I keep hearing Frances Hardinge’s name mentioned as a YA fantasy writer whose work is of interest to adult readers; here’s my chance to judge for myself. Twilight Robbery is the standalone sequel to Hardinge’s debut, Fly By Night; it’s the continued adventures of an orphan girl named Mosca Mye, and her companions, Eponymous Clent (a thief and con artist) and Saracen (a goose whose default temperament is that of the Unseen University Librarian when the latter gets called a monkey). Travelling to the walled town of Toll, the three get caught up in a plot to abduct the mayor’s daughter. But Toll is no ordinary town: inhabitants and citizens alike are classified into ‘day’ and ‘night’ according to the folk deity under whose auspices they were born, and are only allowed to ‘exist’ during the relevant period (the town is even built so that its layout can change from day to night) – and, as story-luck would have it, Mosca and Clent fall on opposite sides of that divide.

For a start, Twilight Robbery is great fun to read: an intriguing plot with considerable momentum (even the many references to past events only make me want to read Fly By Night, rather than leaving me frustrated that I haven’t); and some lovely, rhythmic writing – like this, when Mosca is escaping from capture:

It takes time to find a lantern in the dark, long enough for two quick legs to sprint away into the heaving labyrinth of gorse. It takes time too for sleep-fumbled hands to strike tinder and nursemaid the trembling flame to the wick, long enough for small, cunning hands to snap off a fern-fan the right size to shield a black-haired head from sight. (p. 35)

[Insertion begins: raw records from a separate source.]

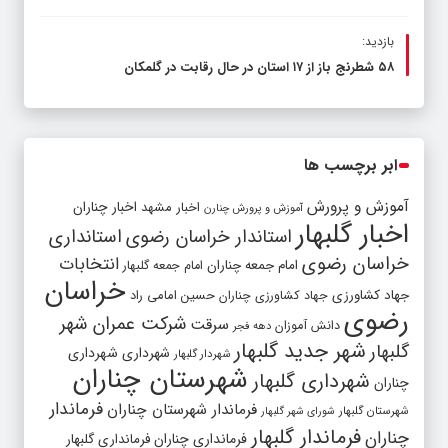
بازدید:
۵۸ شطرنج‌ باز از ۱۷ استان در حال رقابت در گلمکان
ابر برچسب ها
آموزش و پرورش
اخبار مشهد
اخبار چناران
آموزش و پرورش چنارن
اخبار گلبهار
استاندار خراسان رضوی
استانداری
خراسان رضوی
انتخابات
امام جمعه چناران
امام جمعه گلبهار
خراسان
جهاد کشاورزی
جهاد کشاورزی چناران
حسین امامی راد
رضوی
شرکت عمران شهر
سرقت
دانش آموزان
دهه فجر
شهر جدید گلبهار
گلبهار
شهرداری
شهرداری
شهردار گلبهار
شهرستان چناران
شهرداری گلبهار
چناران
فرماندار
فرماندار شهرستان چناران
شهرستان گلبهار
شورای شهر گلبهار
فرماندار گلبهار
چناران
فرمانداری چناران
فرمانداری گلبهار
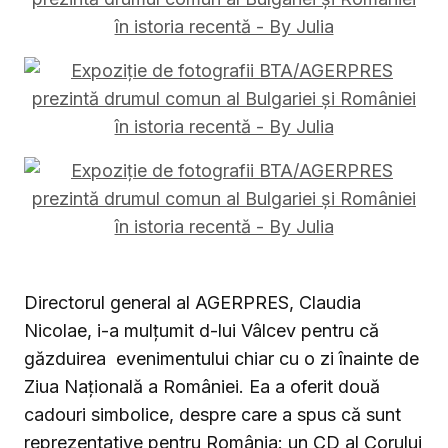
Directorul general al AGERPRES, Claudia
Nicolae, i-a mulţumit d-lui Vâlcev pentru că
găzduirea evenimentului chiar cu o zi înainte de
Ziua Naţională a României. Ea a oferit două
cadouri simbolice, despre care a spus că sunt
reprezentative pentru România: un CD al Corului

Mosca Mye is a very appealing character. She’s exceptional in many ways – able to read in a world where many people of her social standing are not; just about the only person in Toll who isn’t charmed by the mayor’s daughter; able to move faster and squeeze into smaller spaces than lumbering adults – and thus a character whom change will follow; this, together with Mosca’s wit and the friction between her and Clent, make her a very engaging figure to read about.

Alongside all its brio, however, there’s a serious heart to Twilight Robbery; Hardinge does not shy away from the harshnesses of life, as shown when Mosca comes across a dead body in a wine cellar:

Mosca stood on the threshold and quivered. She hoped the cask had split. She hoped the darkened pool around the cask was wine. It smelt like wine. She wondered if she would ever be able to bear the smell of wine again. (p. 264)


Perhaps the central issue embodied in Twilight Robbery is that of social segregation; and, of course, Hardinge’s fantasy structure enables her to literalise that concept to an extraordinary degree. My main quibble with the novel has to do with how she handles this. Towards the end, Mosca is frustrated that she can’t do more to help; Clent replies that she has much to learn:

‘Bold actions have consequences, child...To be young is to be powerless, but to have delusions of power. To believe that one can really change things, make the world better and simpler in good and simple ways. To grow old is to realize that nobody is ever good, nothing is ever simple. That truth is cruel at first, but finally comforting.’

‘But...’ Mosca broke in, then halted. Clent was right, she knew that he was. And yet her bones screamed that he was also wrong, utterly wrong. ‘But sometimes things are simple. Just now and then. Just like now and then people are good.’ (pp. 454-5)


I find myself somewhat in sympathy with Clent’s view, here – not that people are never good, but that big issues tend not to have simple solutions. But the world of Twilight Robbery is a larger-than-life one where problems are responsive to bold actions, and a young girl like Mosca Mye can be an agent of change. I suppose this is partly in the nature of children’s literature; but the ending does feel like a disappointing flinch from a book which has not been afraid to be ‘grown up’ when it needed to be.

On balance, though, Twilight Robbery is a book I’m glad to have read, and Frances Hardinge an author I will be reading again in times to come.